I'll call it left, for like the leftmost point.

Left equals points index .

Zero and now if I were to say, stroke 0, 255, 0,

and say point p.x, p.y, I should see that the left point-- oh,

I'm sorry, left.x and left.y--

I should see that the left point is green.

So there you can see that.

And every time I run it, whichever point is most

to the left is going to be green.

Great.

[CLAPPING HANDS]

Now I need to find the next point on the convex hull.

And remember, I want to animate this.

So really if I were to just go back to the Wikipedia page

and look at the pseudocode, you're

going to see everything happens in just a set of nested loops.

I don't want any loops to happen because I want--

every time through draw, I want to--

the p5 draw loop, I want to draw the next stage.

So I'm going to need another array, which

will be the points that I'm placing along the hull.

I want to say a left can be kind of--

I think I want the original, left like the leftmost.

I'll call this leftmost.

And then I'm going to call this current hull, current vertex,

like that's the current vertex that I'm checking with.

And then I want to say, let, and then current point.

So vertex, I'm going to use that term, when it's basically

a vertex along the hull.

And point is the current point that I'm checking

to see if it's the next vertex.

So maybe I also need next vertex.

So I think these are what I need.

And so leftmost is this.

And that's also the current vertex

is going to start as the leftmost.

And then, actually, the current point is really an index.

So let me call that, index.

And this is next vertex.

And index it's going to start at 0.

And this is leftmost.

We can make the leftmost point a little bigger.

Let's also do current vertex as blue.

So we don't see the green one anymore

because the current vertex-- and I should make these brighter.

So let's just do that.

The current vertex is now being drawn over the leftmost vertex.
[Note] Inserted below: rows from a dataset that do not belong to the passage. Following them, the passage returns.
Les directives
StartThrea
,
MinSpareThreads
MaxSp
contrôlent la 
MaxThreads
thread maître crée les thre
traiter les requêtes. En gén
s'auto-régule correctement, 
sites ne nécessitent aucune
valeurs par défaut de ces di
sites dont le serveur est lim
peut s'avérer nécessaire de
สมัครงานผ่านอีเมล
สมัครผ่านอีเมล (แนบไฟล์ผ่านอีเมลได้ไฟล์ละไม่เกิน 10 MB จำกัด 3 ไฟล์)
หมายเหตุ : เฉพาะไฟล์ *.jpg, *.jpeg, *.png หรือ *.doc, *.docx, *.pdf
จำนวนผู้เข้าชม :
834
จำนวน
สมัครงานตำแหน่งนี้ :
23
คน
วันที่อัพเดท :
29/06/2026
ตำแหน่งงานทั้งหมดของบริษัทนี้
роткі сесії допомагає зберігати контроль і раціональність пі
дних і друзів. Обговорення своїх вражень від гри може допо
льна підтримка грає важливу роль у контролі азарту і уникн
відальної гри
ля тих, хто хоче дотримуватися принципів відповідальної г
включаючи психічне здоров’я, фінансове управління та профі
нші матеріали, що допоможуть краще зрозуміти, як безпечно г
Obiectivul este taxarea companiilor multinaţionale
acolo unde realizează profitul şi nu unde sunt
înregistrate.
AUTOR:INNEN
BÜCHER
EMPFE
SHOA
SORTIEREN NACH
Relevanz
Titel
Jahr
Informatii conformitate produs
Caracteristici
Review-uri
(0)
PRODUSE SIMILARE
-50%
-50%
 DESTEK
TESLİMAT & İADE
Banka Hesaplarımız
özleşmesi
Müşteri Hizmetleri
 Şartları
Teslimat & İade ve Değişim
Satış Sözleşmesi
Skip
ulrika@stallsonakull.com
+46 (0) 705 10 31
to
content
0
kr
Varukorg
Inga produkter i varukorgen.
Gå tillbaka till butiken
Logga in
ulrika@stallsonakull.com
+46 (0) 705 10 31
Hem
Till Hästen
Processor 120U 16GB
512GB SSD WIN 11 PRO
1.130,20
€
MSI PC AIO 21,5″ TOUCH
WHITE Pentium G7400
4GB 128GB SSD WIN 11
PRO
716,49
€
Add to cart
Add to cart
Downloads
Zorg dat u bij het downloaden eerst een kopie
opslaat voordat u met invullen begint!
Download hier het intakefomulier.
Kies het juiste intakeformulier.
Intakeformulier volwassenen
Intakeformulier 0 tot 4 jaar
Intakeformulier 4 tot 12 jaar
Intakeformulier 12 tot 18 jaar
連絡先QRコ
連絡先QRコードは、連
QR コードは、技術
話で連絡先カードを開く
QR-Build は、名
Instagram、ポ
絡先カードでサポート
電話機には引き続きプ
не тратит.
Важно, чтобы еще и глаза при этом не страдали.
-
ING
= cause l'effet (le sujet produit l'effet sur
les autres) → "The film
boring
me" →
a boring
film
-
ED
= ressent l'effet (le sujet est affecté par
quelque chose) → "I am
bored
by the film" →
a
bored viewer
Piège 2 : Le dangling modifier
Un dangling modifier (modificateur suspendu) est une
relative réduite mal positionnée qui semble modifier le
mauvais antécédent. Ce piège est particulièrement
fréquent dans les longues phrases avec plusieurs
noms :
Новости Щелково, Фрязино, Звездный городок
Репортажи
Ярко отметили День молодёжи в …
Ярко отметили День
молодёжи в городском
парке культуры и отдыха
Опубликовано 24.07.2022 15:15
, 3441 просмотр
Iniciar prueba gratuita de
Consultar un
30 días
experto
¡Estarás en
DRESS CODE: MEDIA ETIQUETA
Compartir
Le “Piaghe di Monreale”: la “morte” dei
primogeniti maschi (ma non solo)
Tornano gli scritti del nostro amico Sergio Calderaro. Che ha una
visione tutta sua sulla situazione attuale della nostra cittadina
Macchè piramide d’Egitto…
So I'm going to make a guess that the next vertex is just

points index 1.

I'm going to make a guess when I'm

starting that the next vertex is whatever it happens to be

the next point in the array.

It's could be by coincidence, but it's probably not

going to be.

And then actually the one that I want to check is, then, at 2.

So the leftmost point is 0.

The one that I'm guessing is going

to be the next point is at 1.

And then I got to start comparing everything at 2.

So just for the sake of argument here,

I want to draw a line from current vertex to next vertex.

And let's say stroke, 255, stroke weight, 2.

So we can see-- look at that.

Oh, no, because they're sorted.

So of I actually get lucky a lot of the time,

because they're sorted.

But you can see, in this case, that's

not-- it's really got to pick, probably, this one or that one.

So that's where it's starting.

Now what I need to do is I also want

to draw a line with the one that I'm checking.

So I'm going to say checking is points index.

Then I also want to draw a line to the one that I'm checking.